2016年12月19日付

LINEで送る
Pocket

高い雪ですからねぇ…。一面真っ白になったゲレンデを前に、そんな説明を受けた。周辺の森には雪の気配はないが、きれいに、必要な場所にだけ積もらせているからすごい。これも職人芸なのかもしれない▼上伊那地方でもスキー場がオープンした。冬らしい寒さが数日続き、人工降雪機をフル稼働させることができたという。暖冬による雪不足でオープンが大幅に遅れた昨季とは違い、今季は予定通り滑走可能となり、関係者もほっとしていることだろう▼中央アルプスの麓にあるスキー場は、市街地からもよく見える。山腹に白い「のぼり旗」が出現すれば冬もいよいよ本番。ナイター照明がともされ、暗闇に宇宙船のようにゲレンデが浮かび上がれば、厳寒期が近いことを予感させる。人工雪のスキー場だが、伊那谷に整備されておよそ30年。今では、季節の巡りを教えてくれるほどだ▼年配のスタッフが「昔は駐車場に入りきれない車が道路に長い列をつくっていた。
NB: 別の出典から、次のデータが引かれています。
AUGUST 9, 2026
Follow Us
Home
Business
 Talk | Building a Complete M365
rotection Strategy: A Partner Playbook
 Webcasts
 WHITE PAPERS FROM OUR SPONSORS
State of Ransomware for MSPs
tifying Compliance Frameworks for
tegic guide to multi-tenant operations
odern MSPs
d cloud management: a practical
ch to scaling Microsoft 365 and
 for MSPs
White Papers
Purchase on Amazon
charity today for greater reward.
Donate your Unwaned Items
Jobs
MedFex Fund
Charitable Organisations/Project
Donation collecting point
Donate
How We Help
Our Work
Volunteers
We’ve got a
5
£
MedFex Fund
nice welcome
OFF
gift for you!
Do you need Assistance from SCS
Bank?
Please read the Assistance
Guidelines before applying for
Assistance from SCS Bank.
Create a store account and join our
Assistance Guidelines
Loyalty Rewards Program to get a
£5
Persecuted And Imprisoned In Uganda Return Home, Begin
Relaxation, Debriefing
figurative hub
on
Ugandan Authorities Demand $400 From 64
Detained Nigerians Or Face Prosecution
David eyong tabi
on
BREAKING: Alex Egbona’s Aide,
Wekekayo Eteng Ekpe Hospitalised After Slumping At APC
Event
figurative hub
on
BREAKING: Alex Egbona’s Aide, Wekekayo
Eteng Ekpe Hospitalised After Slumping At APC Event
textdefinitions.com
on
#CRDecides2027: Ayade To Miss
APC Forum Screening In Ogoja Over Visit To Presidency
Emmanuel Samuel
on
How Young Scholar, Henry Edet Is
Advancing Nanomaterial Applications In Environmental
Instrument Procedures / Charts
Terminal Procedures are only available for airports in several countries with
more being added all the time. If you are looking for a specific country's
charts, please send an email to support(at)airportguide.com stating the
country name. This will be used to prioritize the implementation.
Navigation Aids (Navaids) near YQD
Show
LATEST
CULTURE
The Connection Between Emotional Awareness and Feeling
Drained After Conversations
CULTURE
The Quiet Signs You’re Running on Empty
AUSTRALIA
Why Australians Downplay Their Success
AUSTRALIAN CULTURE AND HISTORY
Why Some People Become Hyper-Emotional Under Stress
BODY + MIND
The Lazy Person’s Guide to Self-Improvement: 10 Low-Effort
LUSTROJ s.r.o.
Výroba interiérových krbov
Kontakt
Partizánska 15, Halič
諦めて別のスキー場に向かうスキーヤーもいた」と懐かしそうに話していた。冬のレジャーといえばスキーだった頃のことだろう。降雪機をフル運転して造る「高い雪」でも十分採算に合う時代だったと思う▼「歴史は繰り返すというけれど、そんな時代がまた来ればいいのだが…」。前出のスタッフはこう続けた。昔ゲレンデを埋めた年代層の人たちは今、何をしているのだろうか。